___ Entries shown
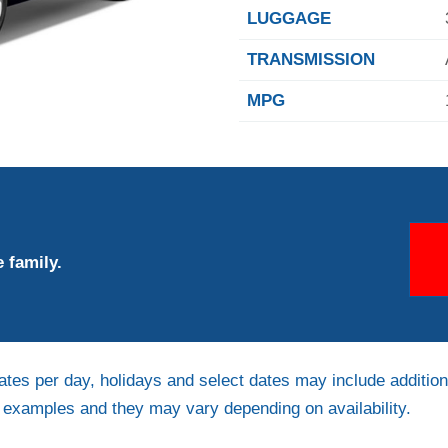
LUGGAGE
TRANSMISSION
MPG
 family.
ates per day, holidays and select dates may include addition
e examples and they may vary depending on availability.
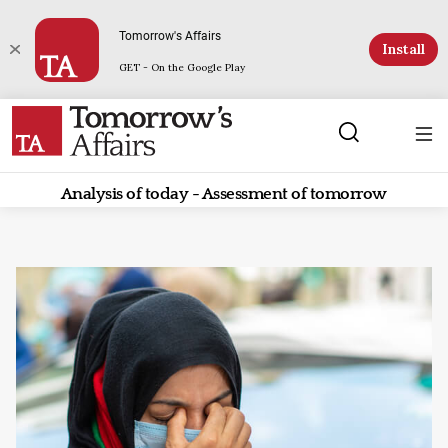
Tomorrow's Affairs
Install
GET - On the Google Play
Analysis of today - Assessment of tomorrow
______
Description of the task:
Can the lines from the one with "TRANSMISSION" to the end of the records above be quoted exactly, both ends included, with every picture omitted?

Reply:
TRANSMISSION
MPG
 family.
ates per day, holidays and select dates may include addition
e examples and they may vary depending on availability.
Tomorrow's Affairs
Install
GET - On the Google Play
Analysis of today - Assessment of tomorrow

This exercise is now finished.